Дина Зандер проболела почти два месяца. Когда она наконец поправилась, на улице уже вовсю сияло весеннее солнце и даже листва на деревьях,
– А где же ваш друг Мясоедов? – надменно, как всегда, спросила его Дина.
– Гимназию бросил, уехал на хутор. У них ведь в семье-то знаете что? Слышали про дело Мясоедова? Шпиона этого, дядю Жоркиного?
– Да, – кивнула Дина. – Слышала, разумеется, но я и не знала, что это их родственник.
– Дядя родной! – горячо заверил Минор. – Его прошлым мартом повесили. Жорка сначала врал напропалую, что никакого отношения к ним не имеет, мол, однофамилец, и всё. Тем более что тот в Питере, а Жорка в Москве. А потом с пьяных глаз признался, что именно дядя, и в детстве кормил леденцами. Его в шпионаже обвинили безо всяких, говорят, прямых доказательств. Он в тюрьме себе пытался вены разрезать. Пенсне разбил и осколками хотел зарезаться. А его откачали и повесили.
– Ужасно! – внимательно глядя на торопливого и неловкого Минора, пробормотала Дина.
– А Жорка всё бросил, уехал на хутор, говорит, что вернется и отомстит, кому надо. Не дам, говорит, нашу фамилию позорить! Мы, Мясоедовы, русские, православные, мы патриоты, не немцы какие-нибудь и не евреи.
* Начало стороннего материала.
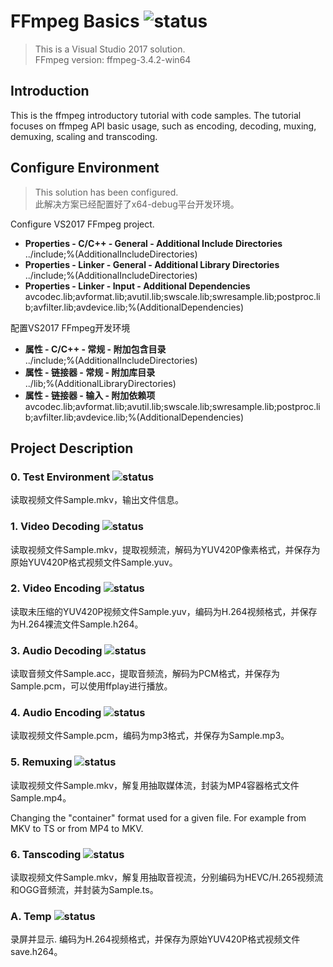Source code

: # FFmpeg Basics  ![status](https://img.shields.io/badge/status-unfinished-red.svg?style=flat)
> This is a Visual Studio 2017 solution.   
> FFmpeg version: ffmpeg-3.4.2-win64   

## Introduction
This is the ffmpeg introductory tutorial with code samples. The tutorial focuses on ffmpeg API basic usage, such as encoding, decoding, muxing, demuxing, scaling and transcoding.
## Configure Environment
> This solution has been configured.  
> 此解决方案已经配置好了x64-debug平台开发环境。

Configure VS2017 FFmpeg project.
- **Properties - C/C++ - General - Additional Include Directories**   
\.\./include;%(AdditionalIncludeDirectories)   
- **Properties - Linker - General - Additional Library Directories**   
\.\./include;%(AdditionalIncludeDirectories)
- **Properties - Linker - Input - Additional Dependencies**   
avcodec.lib;avformat.lib;avutil.lib;swscale.lib;swresample.lib;postproc.lib;avfilter.lib;avdevice.lib;%(AdditionalDependencies)  

配置VS2017 FFmpeg开发环境
- **属性 - C/C++ - 常规 - 附加包含目录**   
\.\./include;%(AdditionalIncludeDirectories)
- **属性 - 链接器 - 常规 - 附加库目录**   
\.\./lib;%(AdditionalLibraryDirectories)
- **属性 - 链接器 - 输入 - 附加依赖项**   
avcodec.lib;avformat.lib;avutil.lib;swscale.lib;swresample.lib;postproc.lib;avfilter.lib;avdevice.lib;%(AdditionalDependencies)   

## Project Description

### 0. Test Environment  ![status](https://img.shields.io/badge/status-completed-brightgreen.svg?style=flat)      
读取视频文件Sample.mkv，输出文件信息。

### 1. Video Decoding    ![status](https://img.shields.io/badge/status-completed-brightgreen.svg?style=flat)    
读取视频文件Sample.mkv，提取视频流，解码为YUV420P像素格式，并保存为原始YUV420P格式视频文件Sample.yuv。   

### 2. Video Encoding    ![status](https://img.shields.io/badge/status-completed-brightgreen.svg?style=flat)    
读取未压缩的YUV420P视频文件Sample.yuv，编码为H.264视频格式，并保存为H.264裸流文件Sample.h264。   

### 3. Audio Decoding    ![status](https://img.shields.io/badge/status-completed-brightgreen.svg?style=flat)    
读取音频文件Sample.acc，提取音频流，解码为PCM格式，并保存为Sample.pcm，可以使用ffplay进行播放。   

### 4. Audio Encoding    ![status](https://img.shields.io/badge/status-completed-brightgreen.svg?style=flat)    
读取视频文件Sample.pcm，编码为mp3格式，并保存为Sample.mp3。   

### 5. Remuxing    ![status](https://img.shields.io/badge/status-completed-brightgreen.svg?style=flat)    
读取视频文件Sample.mkv，解复用抽取媒体流，封装为MP4容器格式文件Sample.mp4。    

Changing the "container" format used for a given file. For example from MKV to TS or from MP4 to MKV.   

### 6. Tanscoding    ![status](https://img.shields.io/badge/status-unfinished-red.svg?style=flat)    
读取视频文件Sample.mkv，解复用抽取音视流，分别编码为HEVC/H.265视频流和OGG音频流，并封装为Sample.ts。   

### A. Temp    ![status](https://img.shields.io/badge/status-unfinished-red.svg?style=flat)    
录屏并显示. 编码为H.264视频格式，并保存为原始YUV420P格式视频文件save.h264。 
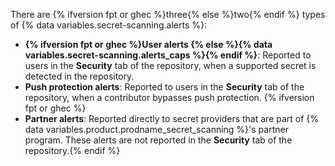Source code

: There are {% ifversion fpt or ghec %}three{% else %}two{% endif %} types of {% data variables.secret-scanning.alerts %}:

* **{% ifversion fpt or ghec %}User alerts {% else %}{% data variables.secret-scanning.alerts_caps %}{% endif %}**: Reported to users in the **Security** tab of the repository, when a supported secret is detected in the repository.
* **Push protection alerts**: Reported to users in the **Security** tab of the repository, when a contributor bypasses push protection. {% ifversion fpt or ghec %}
* **Partner alerts**: Reported directly to secret providers that are part of {% data variables.product.prodname_secret_scanning %}'s partner program. These alerts are not reported in the **Security** tab of the repository.{% endif %}
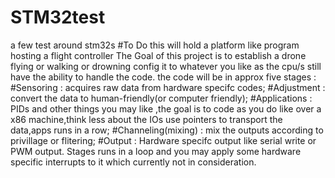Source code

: # STM32test
a few test around stm32s
#To Do
this will hold a platform like program hosting a flight controller
The Goal of this project is to establish a drone flying or walking or drowning config it to whatever you like 
as the cpu/s still have the ability to handle the code.
the code will be in approx five stages :
#Sensoring : acquires raw data from hardware specifc codes;
#Adjustment : convert the data to human-friendly(or computer  friendly);
#Applications : PIDs and other things you may like ,the goal is to code as you do like over a x86 machine,think less about the IOs use pointers to transport the data,apps runs in a row;
#Channeling(mixing) : mix the outputs according to privillage or flitering;
#Output : Hardware specifc output like serial write or PWM output.
Stages runs in a loop and you may apply some hardware specific interrupts to it which currently not in consideration.



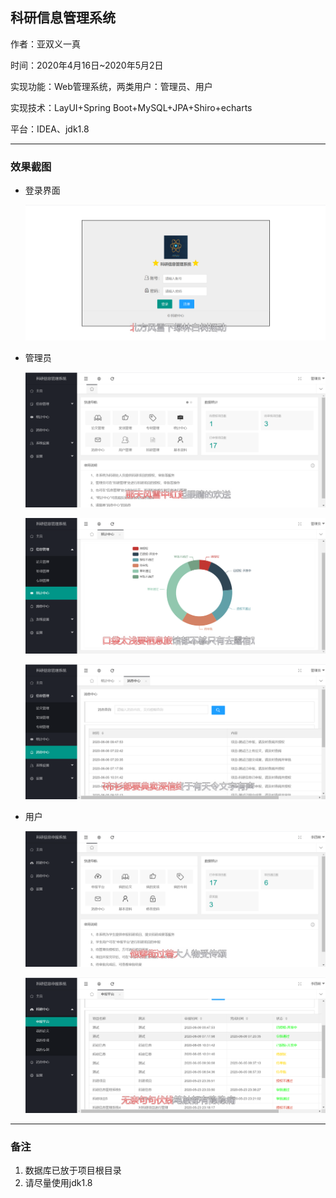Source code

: ## 科研信息管理系统

作者：亚双义一真

时间：2020年4月16日~2020年5月2日

实现功能：Web管理系统，两类用户：管理员、用户

实现技术：LayUI+Spring Boot+MySQL+JPA+Shiro+echarts

平台：IDEA、jdk1.8

---

### 效果截图

- 登录界面

  ![login](readme_img/login.png)

- 管理员

  ![admin](readme_img/admin1.png)

  ![admin](readme_img/admin.png)

  ![admin2](readme_img/admin2.png)

- 用户

  ![user](readme_img/user.png)

  ![user](readme_img/user2.png)

---

### 备注

1. 数据库已放于项目根目录
2. 请尽量使用jdk1.8

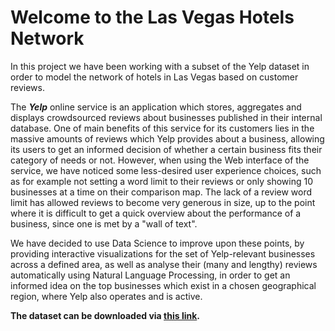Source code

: Welcome to the Las Vegas Hotels Network 
==================================

In this project we have been working with a subset of the Yelp dataset in order to model the network of hotels in Las Vegas based on customer reviews. 

The ___Yelp___ online service is an application which stores, aggregates and displays crowdsourced reviews about businesses published in their internal database. One of main benefits of this service for its customers lies in the massive amounts of reviews which Yelp provides about a business, allowing its users to get an informed decision of whether a certain business fits their category of needs or not. However, when using the Web interface of the service, we have noticed some less-desired user experience choices, such as for example not setting a word limit to their reviews or only showing 10 businesses at a time on their comparison map. The lack of a review word limit has allowed reviews to become very generous in size, up to the point where it is difficult to get a quick overview about the performance of a business, since one is met by a "wall of text".

We have decided to use Data Science to improve upon these points, by providing interactive visualizations for the set of Yelp-relevant businesses across a defined area, as well as analyse their (many and lengthy) reviews automatically using Natural Language Processing, in order to get an informed idea on the top businesses which exist in a chosen geographical region, where Yelp also operates and is active.

**The dataset can be downloaded via [this link](https://dtudk-my.sharepoint.com/personal/s190553_win_dtu_dk/_layouts/15/onedrive.aspx?id=%2Fpersonal%2Fs190553%5Fwin%5Fdtu%5Fdk%2FDocuments%2Fsocial%5Fgraphs%5FYelp%5Fdataset&originalPath=aHR0cHM6Ly9kdHVkay1teS5zaGFyZXBvaW50LmNvbS86ZjovZy9wZXJzb25hbC9zMTkwNTUzX3dpbl9kdHVfZGsvRWd5VWJndDZiZDVFcER0VzM0YUIyS0lCQzFLSE52dXJZZDJ2RmJlUEVuS1FXUT9ydGltZT1hWWpNUHBDYzJFZw).**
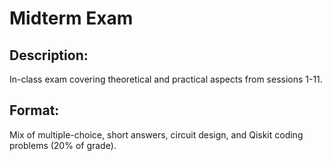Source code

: # Midterm Exam


## Description: 
In-class exam covering theoretical and practical aspects from sessions 1-11.
## Format: 
Mix of multiple-choice, short answers, circuit design, and Qiskit coding problems (20% of grade).

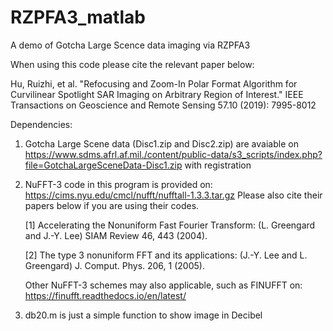 # RZPFA3_matlab
A demo of Gotcha Large Scence data imaging via RZPFA3

When using this code please cite the relevant paper below: 

Hu, Ruizhi, et al. "Refocusing and Zoom-In Polar Format Algorithm for Curvilinear Spotlight SAR Imaging on Arbitrary Region of Interest." IEEE Transactions on Geoscience and Remote Sensing 57.10 (2019): 7995-8012

Dependencies: 
1) Gotcha Large Scene data (Disc1.zip and Disc2.zip) are avaiable on
https://www.sdms.afrl.af.mil./content/public-data/s3_scripts/index.php?file=GotchaLargeSceneData-Disc1.zip
with registration

2) NuFFT-3 code in this program is provided on: https://cims.nyu.edu/cmcl/nufft/nufftall-1.3.3.tar.gz 
Please also cite their papers below if you are using their codes. 

    [1] Accelerating the Nonuniform Fast Fourier Transform: (L. Greengard and J.-Y. Lee) SIAM Review 46, 443 (2004).

    [2] The type 3 nonuniform FFT and its applications: (J.-Y. Lee and L. Greengard) J. Comput. Phys. 206, 1 (2005).

    Other NuFFT-3 schemes may also applicable, such as FINUFFT on: https://finufft.readthedocs.io/en/latest/

3) db20.m is just a simple function to show image in Decibel
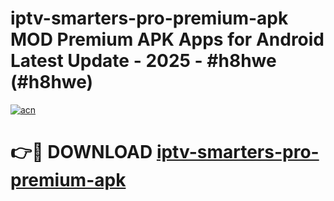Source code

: # iptv-smarters-pro-premium-apk MOD Premium APK Apps for Android Latest Update - 2025 - #h8hwe (#h8hwe)

[![acn](https://github.com/user-attachments/assets/0f9c940e-d8b0-45ae-aac7-cd30a18b3e1c)](https://apps.libra.edu.pl?title=iptv-smarters-pro-premium-apk&ref=18F)

# 👉🔴 DOWNLOAD [iptv-smarters-pro-premium-apk](https://apps.libra.edu.pl?title=iptv-smarters-pro-premium-apk&ref=18F)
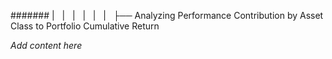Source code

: ####### |   |   |   |   |   |   ├── Analyzing Performance Contribution by Asset Class to Portfolio Cumulative Return

*Add content here*
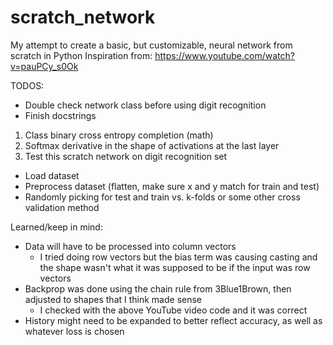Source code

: # scratch_network
My attempt to create a basic, but customizable, neural network from scratch in Python
Inspiration from: https://www.youtube.com/watch?v=pauPCy_s0Ok

TODOS:
- Double check network class before using digit recognition
- Finish docstrings
1. Class binary cross entropy completion (math)
2. Softmax derivative in the shape of activations at the last layer
3. Test this scratch network on digit recognition set
  - Load dataset
  - Preprocess dataset (flatten, make sure x and y match for train and test)
  - Randomly picking for test and train vs. k-folds or some other cross validation method

Learned/keep in mind:
- Data will have to be processed into column vectors
  - I tried doing row vectors but the bias term was causing casting and the shape wasn't what it was supposed to be if the input was row vectors
- Backprop was done using the chain rule from 3Blue1Brown, then adjusted to shapes that I think made sense
  - I checked with the above YouTube video code and it was correct
- History might need to be expanded to better reflect accuracy, as well as whatever loss is chosen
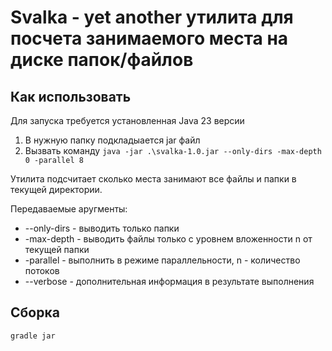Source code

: # Svalka - yet another утилита для посчета занимаемого места на диске папок/файлов

## Как использовать
Для запуска требуется установленная Java 23 версии

1. В нужную папку подкладыается jar файл
2. Вызвать команду `java -jar .\svalka-1.0.jar --only-dirs -max-depth 0 -parallel 8`

Утилита подсчитает сколько места занимают все файлы и папки в текущей директории.

Передаваемые аругменты:
- --only-dirs    - выводить только папки
- -max-depth <n> - выводить файлы только с уровнем вложенности n от текущей папки
- -parallel <n>  - выполнить в режиме параллельности, n - количество потоков
- --verbose      - дополнительная информация в результате выполнения

## Сборка
`gradle jar`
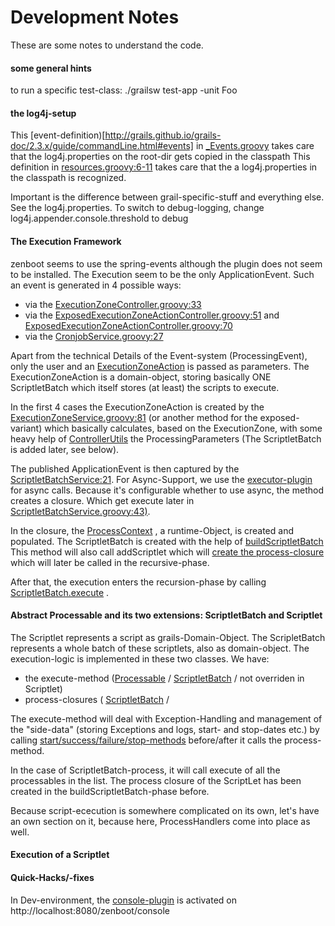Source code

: Development Notes
=================

These are some notes to understand the code.

#### some general hints
to run a specific test-class:
./grailsw test-app -unit Foo

#### the log4j-setup
This [event-definition)[http://grails.github.io/grails-doc/2.3.x/guide/commandLine.html#events]
in [_Events.groovy](https://github.com/hybris/zenboot/blob/master/scripts/_Events.groovy#L6-L10)
takes care that the log4j.properties on the root-dir gets copied in the classpath
This definition in [resources.groovy:6-11](https://github.com/hybris/zenboot/blob/master/grails-app/conf/spring/resources.groovy#L6-L11)
takes care that the a log4j.properties in the classpath is recognized.

Important is the difference between grail-specific-stuff and everything else. See
the log4j.properties. To switch to debug-logging, change
log4j.appender.console.threshold to debug



#### The Execution Framework

zenboot seems to use the spring-events although the plugin does not seem to be installed. The Execution seem to be the only ApplicationEvent.
Such an event is generated in 4 possible ways:
* via the [ExecutionZoneController.groovy:33](https://github.com/hybris/zenboot/blob/master/grails-app/controllers/org/zenboot/portal/processing/ExecutionZoneController.groovy#L33)
* via the [ExposedExecutionZoneActionController.groovy:51](https://github.com/hybris/zenboot/blob/master/grails-app/controllers/org/zenboot/portal/processing/ExposedExecutionZoneActionController.groovy#L51) and
[ExposedExecutionZoneActionController.groovy:70](https://github.com/hybris/zenboot/blob/master/grails-app/controllers/org/zenboot/portal/processing/ExposedExecutionZoneActionController.groovy#L70)
* via the [CronjobService.groovy:27](https://github.com/hybris/zenboot/blob/master/grails-app/services/org/zenboot/portal/processing/CronjobService.groovy#L27)

Apart from the technical Details of the Event-system (ProcessingEvent), only the user and an [ExecutionZoneAction](https://github.com/hybris/zenboot/blob/master/grails-app/domain/org/zenboot/portal/processing/ExecutionZoneAction.groovy)
is passed as parameters. The ExecutionZoneAction is a domain-object, storing basically ONE ScriptletBatch which itself stores (at least) the scripts to execute.

In the first 4 cases the ExecutionZoneAction is created by the [ExecutionZoneService.groovy:81](https://github.com/hybris/zenboot/blob/345a46a1dc6059e33e778ab6ed93a2b7674c1192/grails-app/services/org/zenboot/portal/processing/ExecutionZoneService.groovy#L81)
(or another method for the exposed-variant) which basically calculates, based on the ExecutionZone, with some heavy help of [ControllerUtils](https://github.com/hybris/zenboot/blob/543e9f6e5882990b392e5cd4890d19d4424b82b2/src/groovy/org/zenboot/portal/ControllerUtils.groovy)
the ProcessingParameters (The ScriptletBatch is added later, see below).

The published ApplicationEvent is then captured by the [ScriptletBatchService:21](https://github.com/hybris/zenboot/blob/314a4e84df9689b71324690b1e81ea217d52f999/grails-app/services/org/zenboot/portal/processing/ScriptletBatchService.groovy#L21).
For Async-Support, we use the [executor-plugin](https://github.com/basejump/grails-executor) for async calls. Because it's configurable whether to use async, the method creates a closure.
Which get execute later in [ScriptletBatchService.groovy:43)](https://github.com/hybris/zenboot/blob/master/grails-app/services/org/zenboot/portal/processing/ScriptletBatchService.groovy#L43).

In the closure, the [ProcessContext](https://github.com/hybris/zenboot/blob/77d3fc58dd1bbbbb0073e41efe77d72422626353/src/groovy/org/zenboot/portal/processing/ProcessContext.groovy)
, a runtime-Object, is created and populated.
The ScriptletBatch is created with the help of [buildScriptletBatch](https://github.com/hybris/zenboot/blob/314a4e84df9689b71324690b1e81ea217d52f999/grails-app/services/org/zenboot/portal/processing/ScriptletBatchService.groovy#L94)
This method will also call addScriptlet which will [create the process-closure](https://github.com/hybris/zenboot/blob/314a4e84df9689b71324690b1e81ea217d52f999/grails-app/services/org/zenboot/portal/processing/ScriptletBatchService.groovy#L127)
which will later be called in the recursive-phase.

After that, the execution enters the recursion-phase by calling [ScriptletBatch.execute](https://github.com/hybris/zenboot/blob/master/grails-app/domain/org/zenboot/portal/processing/ScriptletBatch.groovy#L32) .

#### Abstract Processable and its two extensions: ScriptletBatch and Scriptlet

The Scriptlet represents a script as grails-Domain-Object. The ScripletBatch represents a whole batch of these scriptlets, also as domain-object.
The execution-logic is implemented in these two classes. We have:
* the execute-method ([Processable](https://github.com/hybris/zenboot/blob/master/grails-app/domain/org/zenboot/portal/processing/Processable.groovy#L33) /
[ScriptletBatch](https://github.com/hybris/zenboot/blob/master/grails-app/domain/org/zenboot/portal/processing/ScriptletBatch.groovy#L30) /
not overriden in Scriptlet)
* process-closures ( [ScriptletBatch](https://github.com/hybris/zenboot/blob/345a46a1dc6059e33e778ab6ed93a2b7674c1192/grails-app/domain/org/zenboot/portal/processing/ScriptletBatch.groovy#L36) /


The execute-method will deal with Exception-Handling and management of the "side-data" (storing Exceptions and logs, start- and stop-dates etc.) by calling [start/success/failure/stop-methods](https://github.com/hybris/zenboot/blob/master/grails-app/domain/org/zenboot/portal/processing/Processable.groovy#L85)
before/after it calls the process-method.

In the case of ScriptletBatch-process, it will call execute of all the processables in the list. The process closure of the ScriptLet has been
created in the buildScriptletBatch-phase before.

Because script-ececution is somewhere complicated on its own, let's have an own section on it, because here, ProcessHandlers come into place as well.

#### Execution of a Scriptlet



#### Quick-Hacks/-fixes
In Dev-environment, the [console-plugin](http://grails.org/plugin/console) is activated on http://localhost:8080/zenboot/console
Живет теперь на хуторе у безносой бабы, спит с ней, говорят, целыми днями под яблонькой или на соломе, пьет беспробудно, в мужицких уток камнями со скуки кидается…
– Какой он гадкий, однако! – с сердцем сказала Дина.
Минор опустил голову.
– Вы с ним поосторожнее. Он упрямый как бык. Сказал, что будет вас всю жизнь добиваться…
– Меня? Добиваться?
Минор огненно покраснел.
– Я вас предупредить хотел. Потому что он злой сейчас, Жорка. Денег нету, ничего нету. В армию не взяли, зрение у него никудышное. Он вот за лето сил наберется и…
– И что? – презрительно спросила она.
– Не знаю я, что! – со слезами в горле прошептал Минор. – А только вы с ним осторожнее.
– А вон и сестра моя вышла! – отвернулась Дина. – Ну, наконец-то! А то мы с Илюшей заждались. Спасибо вам, Ваня, вы – милый.
Вечером того же дня Таня всё-таки вырвалась на Малую Молчановку. Они уже три дня не видели друг друга. Три дня бесконечно тянулись. Александр Сергеевич был немного пьян, как это стало часто случаться с ним в последнее время. Пьяный, он становился веселее и раскованнее, чем обычно, но это веселое сумасшествие, которое всякий раз появлялось в его глазах, болезненно настораживало Таню, и даже телесная близость не приносила ей всегдашнего счастья.
Александр Сергеевич, как всегда, крепко обнял ее прямо в прихожей, темной оттого, что во всей квартире были задернуты шторы, и прохладной, быстро снял с нее шляпу, обеими руками закинул назад ее голову и несколько раз крепко поцеловал в губы и глаза.